Dataset excerpts.
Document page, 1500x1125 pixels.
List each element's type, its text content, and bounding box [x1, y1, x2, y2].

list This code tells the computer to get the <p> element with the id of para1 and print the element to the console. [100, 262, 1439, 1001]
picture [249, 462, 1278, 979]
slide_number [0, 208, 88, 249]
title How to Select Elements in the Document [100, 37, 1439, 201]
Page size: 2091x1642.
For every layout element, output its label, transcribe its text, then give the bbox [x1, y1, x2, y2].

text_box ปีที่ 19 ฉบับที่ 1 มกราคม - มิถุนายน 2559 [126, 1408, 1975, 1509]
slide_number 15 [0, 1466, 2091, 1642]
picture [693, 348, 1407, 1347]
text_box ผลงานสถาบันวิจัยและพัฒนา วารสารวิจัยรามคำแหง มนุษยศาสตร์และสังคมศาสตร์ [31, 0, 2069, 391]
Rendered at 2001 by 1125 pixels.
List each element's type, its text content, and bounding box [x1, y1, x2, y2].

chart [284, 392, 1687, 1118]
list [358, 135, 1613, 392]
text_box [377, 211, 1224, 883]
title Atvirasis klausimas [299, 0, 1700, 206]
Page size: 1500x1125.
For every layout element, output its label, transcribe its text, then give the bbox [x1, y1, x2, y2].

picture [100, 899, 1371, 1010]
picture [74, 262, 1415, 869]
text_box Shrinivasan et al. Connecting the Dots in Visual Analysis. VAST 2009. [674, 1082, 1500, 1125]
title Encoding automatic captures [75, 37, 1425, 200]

Task prompt.
What's required is that all of the material be returned exactly.

Output of the task.
Document page, 1500x1125 pixels.
List each element's type, its text content, and bounding box [x1, y1, x2, y2].

list This code tells the computer to get the <p> element with the id of para1 and print the element to the console. [100, 262, 1439, 1001]
picture [249, 462, 1278, 979]
slide_number [0, 208, 88, 249]
title How to Select Elements in the Document [100, 37, 1439, 201]
Page size: 2091x1642.
For every layout element, output its label, transcribe its text, then give the bbox [x1, y1, x2, y2].

text_box ปีที่ 19 ฉบับที่ 1 มกราคม - มิถุนายน 2559 [126, 1408, 1975, 1509]
slide_number 15 [0, 1466, 2091, 1642]
picture [693, 348, 1407, 1347]
text_box ผลงานสถาบันวิจัยและพัฒนา วารสารวิจัยรามคำแหง มนุษยศาสตร์และสังคมศาสตร์ [31, 0, 2069, 391]
Rendered at 2001 by 1125 pixels.
List each element's type, its text content, and bounding box [x1, y1, x2, y2].

chart [284, 392, 1687, 1118]
list [358, 135, 1613, 392]
text_box [377, 211, 1224, 883]
title Atvirasis klausimas [299, 0, 1700, 206]
Page size: 1500x1125.
For every layout element, output its label, transcribe its text, then give the bbox [x1, y1, x2, y2].

picture [100, 899, 1371, 1010]
picture [74, 262, 1415, 869]
text_box Shrinivasan et al. Connecting the Dots in Visual Analysis. VAST 2009. [674, 1082, 1500, 1125]
title Encoding automatic captures [75, 37, 1425, 200]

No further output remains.